The Wiki looks correct too. 

Look in /dev/input,  now connect your joystick, power it on, wait a few seconds ...

Look in /dev/input again.

Do you have some new nodes?

They will belong to your joystick.  If they are there, your kernel is OK.

----------

## Bladesy

I'm not a very advanced user, so I'm not too familiar with /dev or nodes, but a file called js1 appears only when the controller is plugged in - and it disappears when I take out the controller too. 

I'm guessing that this is the node for the controller, since it resembles joystick1?

----------

## NeddySeagoon

Bladesy,

Thats it. Your kernel can see it.

For some history and a few wrinkles, this Arch wiki page is worth reading. 

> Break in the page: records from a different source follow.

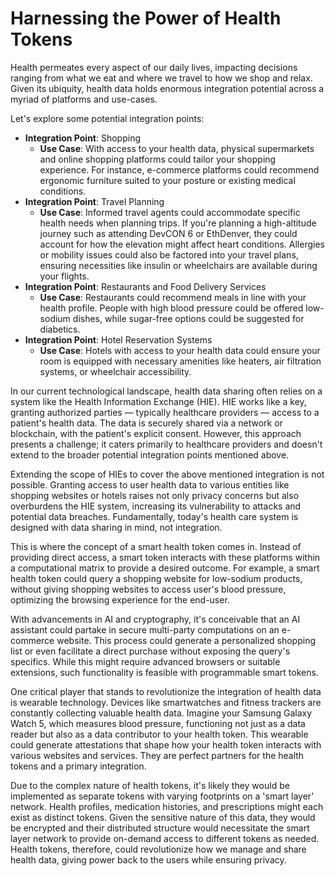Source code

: # Harnessing the Power of Health Tokens

Health permeates every aspect of our daily lives, impacting decisions ranging from what we eat and where we travel to how we shop and relax. Given its ubiquity, health data holds enormous integration potential across a myriad of platforms and use-cases.

Let's explore some potential integration points:

- **Integration Point**: Shopping
  - **Use Case**: With access to your health data, physical supermarkets and online shopping platforms could tailor your shopping experience. For instance, e-commerce platforms could recommend ergonomic furniture suited to your posture or existing medical conditions.
- **Integration Point**: Travel Planning
  - **Use Case**: Informed travel agents could accommodate specific health needs when planning trips. If you're planning a high-altitude journey such as attending DevCON 6 or EthDenver, they could account for how the elevation might affect heart conditions. Allergies or mobility issues could also be factored into your travel plans, ensuring necessities like insulin or wheelchairs are available during your flights.
- **Integration Point**: Restaurants and Food Delivery Services
  - **Use Case**: Restaurants could recommend meals in line with your health profile. People with high blood pressure could be offered low-sodium dishes, while sugar-free options could be suggested for diabetics.
- **Integration Point**: Hotel Reservation Systems
  - **Use Case**: Hotels with access to your health data could ensure your room is equipped with necessary amenities like heaters, air filtration systems, or wheelchair accessibility.

In our current technological landscape, health data sharing often relies on a system like the Health Information Exchange (HIE). HIE works like a key, granting authorized parties — typically healthcare providers — access to a patient's health data. The data is securely shared via a network or blockchain, with the patient's explicit consent. However, this approach presents a challenge; it caters primarily to healthcare providers and doesn't extend to the broader potential integration points mentioned above.

Extending the scope of HIEs to cover the above mentioned integration is not possible. Granting access to user health data to various entities like shopping websites or hotels raises not only privacy concerns but also overburdens the HIE system, increasing its vulnerability to attacks and potential data breaches. Fundamentally, today's health care system is designed with data sharing in mind, not integration.

This is where the concept of a smart health token comes in. Instead of providing direct access, a smart token interacts with these platforms within a computational matrix to provide a desired outcome. For example, a smart health token could query a shopping website for low-sodium products, without giving shopping websites to access user's blood pressure, optimizing the browsing experience for the end-user.

With advancements in AI and cryptography, it's conceivable that an AI assistant could partake in secure multi-party computations on an e-commerce website. This process could generate a personalized shopping list or even facilitate a direct purchase without exposing the query's specifics. While this might require advanced browsers or suitable extensions, such functionality is feasible with programmable smart tokens.

One critical player that stands to revolutionize the integration of health data is wearable technology. Devices like smartwatches and fitness trackers are constantly collecting valuable health data. Imagine your Samsung Galaxy Watch 5, which measures blood pressure, functioning not just as a data reader but also as a data contributor to your health token. This wearable could generate attestations that shape how your health token interacts with various websites and services. They are perfect partners for the health tokens and a primary integration.

Due to the complex nature of health tokens, it's likely they would be implemented as separate tokens with varying footprints on a 'smart layer' network. Health profiles, medication histories, and prescriptions might each exist as distinct tokens. Given the sensitive nature of this data, they would be encrypted and their distributed structure would necessitate the smart layer network to provide on-demand access to different tokens as needed. Health tokens, therefore, could revolutionize how we manage and share health data, giving power back to the users while ensuring privacy.
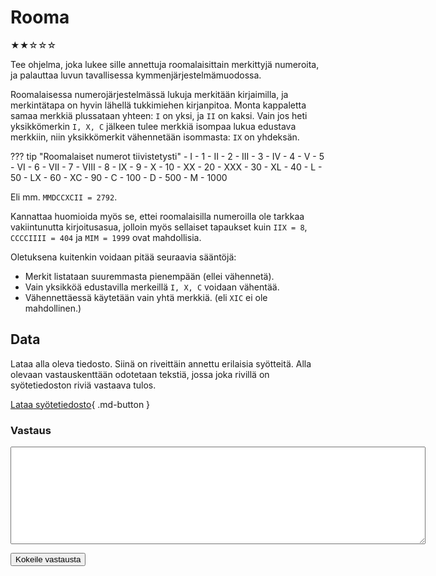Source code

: # Rooma
★★☆☆☆

Tee ohjelma, joka lukee sille annettuja roomalaisittain merkittyjä numeroita, ja palauttaa luvun tavallisessa kymmenjärjestelmämuodossa.

Roomalaisessa numerojärjestelmässä lukuja merkitään kirjaimilla, ja merkintätapa on hyvin lähellä tukkimiehen kirjanpitoa. Monta kappaletta samaa merkkiä plussataan yhteen: `I` on yksi, ja `II` on kaksi. Vain jos heti yksikkömerkin `I, X, C` jälkeen tulee merkkiä isompaa lukua edustava merkkiin, niin yksikkömerkit vähennetään isommasta: `IX` on yhdeksän.

??? tip "Roomalaiset numerot tiivistetysti"
    - I - 1
    - II - 2
    - III - 3
    - IV - 4
    - V - 5
    - VI - 6 
    - VII - 7
    - VIII - 8
    - IX - 9
    - X - 10
    - XX - 20
    - XXX - 30
    - XL - 40
    - L - 50
    - LX - 60
    - XC - 90
    - C - 100
    - D - 500
    - M - 1000

Eli mm. `MMDCCXCII = 2792`.


Kannattaa huomioida myös se, ettei roomalaisilla numeroilla ole tarkkaa vakiintunutta kirjoitusasua, jolloin myös sellaiset tapaukset kuin `IIX = 8`, `CCCCIIII = 404` ja `MIM = 1999` ovat mahdollisia.

Oletuksena kuitenkin voidaan pitää seuraavia sääntöjä:

 - Merkit listataan suuremmasta pienempään (ellei vähennetä).
 - Vain yksikköä edustavilla merkeillä `I, X, C` voidaan vähentää.
 - Vähennettäessä käytetään vain yhtä merkkiä. (eli `XIC` ei ole mahdollinen.)



## Data

Lataa alla oleva tiedosto. Siinä on riveittäin annettu erilaisia syötteitä. Alla olevaan vastauskenttään odotetaan tekstiä, jossa joka rivillä on syötetiedoston riviä vastaava tulos.

[Lataa syötetiedosto](../syotteet/rooma_input.txt){ .md-button }


### Vastaus

<textarea rows="10" cols="80" id="tulos"></textarea>
<button class="md-button md-button--primary" id="submit_button">Kokeile vastausta</button>
<div style="display: none;" id="vastaustiedosto">../../syotteet/rooma_output.txt</div>
<div style="display: none;" id="tehtavatiedosto">../../syotteet/rooma_input.txt</div>
<div style="text_color: red" id="virhelista"></div>
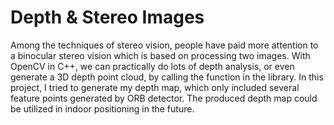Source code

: # Depth & Stereo Images
Among the techniques of stereo vision, people have paid more attention to a binocular stereo vision which is based on processing two images. With OpenCV in C++, we can practically do lots of depth analysis, or even generate a 3D depth point cloud, by calling the function in the library. In this project, I tried to generate my depth map, which only included several feature points generated by ORB detector. The produced depth map could be utilized in indoor positioning in the future.
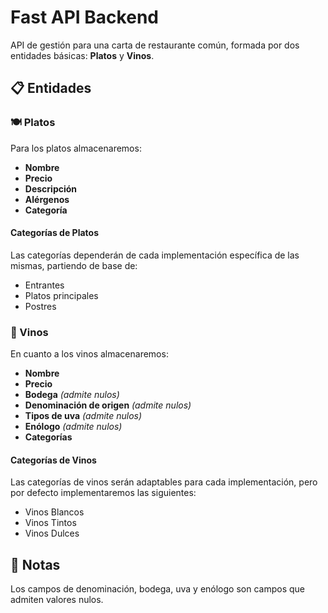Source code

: # Fast API Backend

API de gestión para una carta de restaurante común, formada por dos entidades básicas: **Platos** y **Vinos**.

## 📋 Entidades

### 🍽️ Platos

Para los platos almacenaremos:

- **Nombre**
- **Precio**
- **Descripción**
- **Alérgenos**
- **Categoría**

#### Categorías de Platos

Las categorías dependerán de cada implementación específica de las mismas, partiendo de base de:

- Entrantes
- Platos principales
- Postres

### 🍷 Vinos

En cuanto a los vinos almacenaremos:

- **Nombre**
- **Precio**
- **Bodega** *(admite nulos)*
- **Denominación de origen** *(admite nulos)*
- **Tipos de uva** *(admite nulos)*
- **Enólogo** *(admite nulos)*
- **Categorías**

#### Categorías de Vinos

Las categorías de vinos serán adaptables para cada implementación, pero por defecto implementaremos las siguientes:

- Vinos Blancos
- Vinos Tintos
- Vinos Dulces

## 📝 Notas

Los campos de denominación, bodega, uva y enólogo son campos que admiten valores nulos.

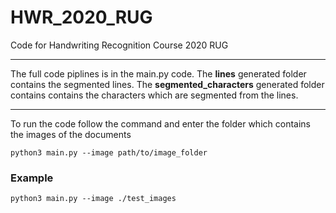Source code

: # HWR_2020_RUG

Code for Handwriting Recognition Course 2020 RUG

---

The full code piplines is in the main.py code.
The **lines** generated folder contains the segmented lines. The **segmented_characters** generated folder contains contains the characters which are segmented from the lines.

---

To run the code follow the command and enter the folder which contains the images of the documents

`python3 main.py --image path/to/image_folder`

### Example

`python3 main.py --image ./test_images`

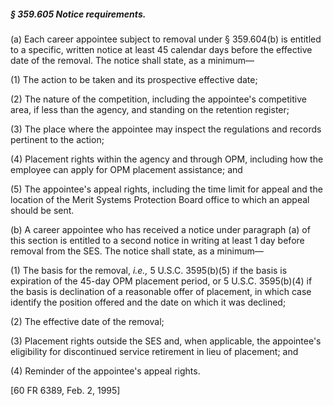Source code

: ##### § 359.605 Notice requirements. #####

(a) Each career appointee subject to removal under § 359.604(b) is entitled to a specific, written notice at least 45 calendar days before the effective date of the removal. The notice shall state, as a minimum—

(1) The action to be taken and its prospective effective date;

(2) The nature of the competition, including the appointee's competitive area, if less than the agency, and standing on the retention register;

(3) The place where the appointee may inspect the regulations and records pertinent to the action;

(4) Placement rights within the agency and through OPM, including how the employee can apply for OPM placement assistance; and

(5) The appointee's appeal rights, including the time limit for appeal and the location of the Merit Systems Protection Board office to which an appeal should be sent.

(b) A career appointee who has received a notice under paragraph (a) of this section is entitled to a second notice in writing at least 1 day before removal from the SES. The notice shall state, as a minimum—

(1) The basis for the removal, *i.e.,* 5 U.S.C. 3595(b)(5) if the basis is expiration of the 45-day OPM placement period, or 5 U.S.C. 3595(b)(4) if the basis is declination of a reasonable offer of placement, in which case identify the position offered and the date on which it was declined;

(2) The effective date of the removal;

(3) Placement rights outside the SES and, when applicable, the appointee's eligibility for discontinued service retirement in lieu of placement; and

(4) Reminder of the appointee's appeal rights.

[60 FR 6389, Feb. 2, 1995]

The key takeaway for you is that there are two ways to have joysticks appear in /dev and some software will only work with one of them. 

About /dev nodes.  A long time ago /dev was a static filesystem and contained entries for every possible device. It still works but its rarely used.

Today, you will have the kernel option DEVTMPFS on.  This causes the kernel to create entries in /dev only for hardware actually attached to the system.  Entries are removed when a device is unplugged.

Your js is an example. 

If your joystick doesn't work in your application, debugging that is the next step.

----------

## Bladesy

Well, after some testing with the controller - although the driver does not give it the behaviour of turning off and on with the home button, or any LED light activity aside from blinking constantly when plugged in - it does seem to be working fine. 

PCSX2 was able to recognise it as a pad and allowed me to map it and thus use it. 

I initially tried testing the controller in controller-compatible steam games, but they didn't work - and since the activity the controller displayed was nothing like what the driver said, I assumed something had gone wrong. 

Thanks for your help Neddy, I'm sure I can get the controller working in everything else now that I know its working fine, although I feel wine may be a bit of a problem. 

Thanks again.

----------